The issue of high tackles has been one of the key talking points of this season, with harsher sanctions being dished out in an attempt to make the tackle area safer.
These rulings – zero-tolerance on head contact and talk of the nipple line tackle area – have proven divisive, with some players in the game claiming to be “baffled” by what is and isn’t allowed. The increase in yellow and red cards associated with these tackles on the face of it may be reducing the number of dangerous challenges, but it’s also creating a fine line in the ruling which players can’t quite get their heads around.
During the latest episode of Joe’s House of Rugby, Northampton Saints and England player James Haskell spoke to host Alex Payne about how players struggle to get to grips with rulings that are made for players, instead of by them.

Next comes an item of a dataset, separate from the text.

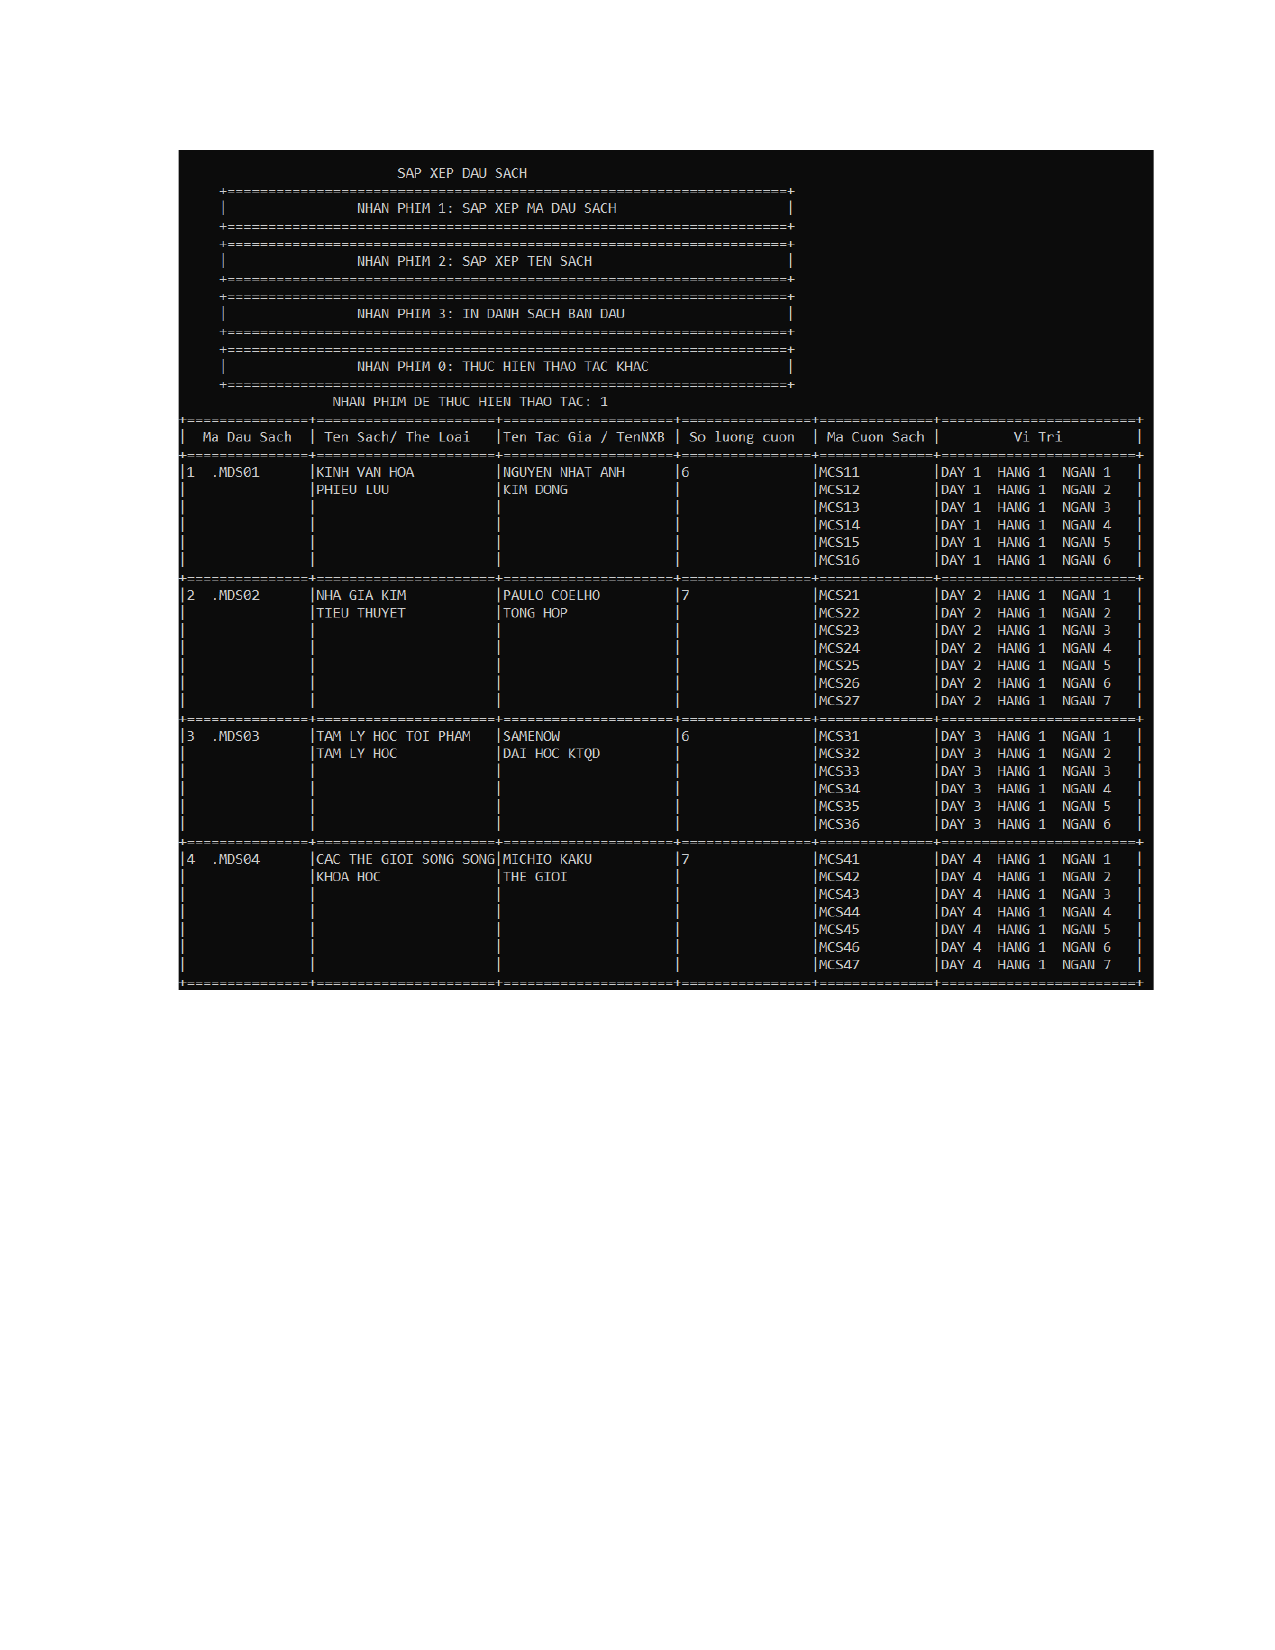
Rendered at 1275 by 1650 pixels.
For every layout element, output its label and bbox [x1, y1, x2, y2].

picture [178, 150, 1154, 990]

“They’re [World Rugby] always fiddling with the laws every season and certainly as a player, I’ve never had any input, I’ve never been asked about it. We suddenly just get presented it, so I don’t know who comes up with this stuff,” Haskell said.
Haskell is also a strong advocate of showing full speed replays of incidents when referred to the TMO and Citing Commissioners, stating that slowed-down replays often give a skewed impression of severity in most cases.
“[My tackle on Jamie Roberts], I never wanted to hurt him. But they said it was with intent and because they play it so slowly, they ask really bizarre things like: ‘show me in the dictionary where it says you can make a hit‘, and when you watch it in slow motion, it does look terrible.”
While recent sanctions like Danny Cipriani’s red card offence against Munster in the Champions Cup will continue to create controversy over the exact ruling of these incidents, the panel did agree that the game would get used to tackling in a different manner in future.
That incident sparked a strong reaction on social media, with some players and fans claiming that games were being “ruined” by what they deemed as “soft” calls.
Former England and London Irish second row Nick Kennedy likened the current high tackle laws to the introduction of harsher sanctions for touching a player in the air and the knock-on effect.
“Anyone who touched a player in the air at all would get a yellow card and now, you don’t see many people getting taken out in the air do you? And it did ruin a few games early on and it is poor for the guys who have paid the money to go and watch the game and it’s poor for the guy who’s done it, but it is nearly stamped out in the game.”
Whether people agree with the new laws or not, one thing is clear at least. The zero tolerance approach is likely to stay and the players must therefore respond to avoid getting carded going forward.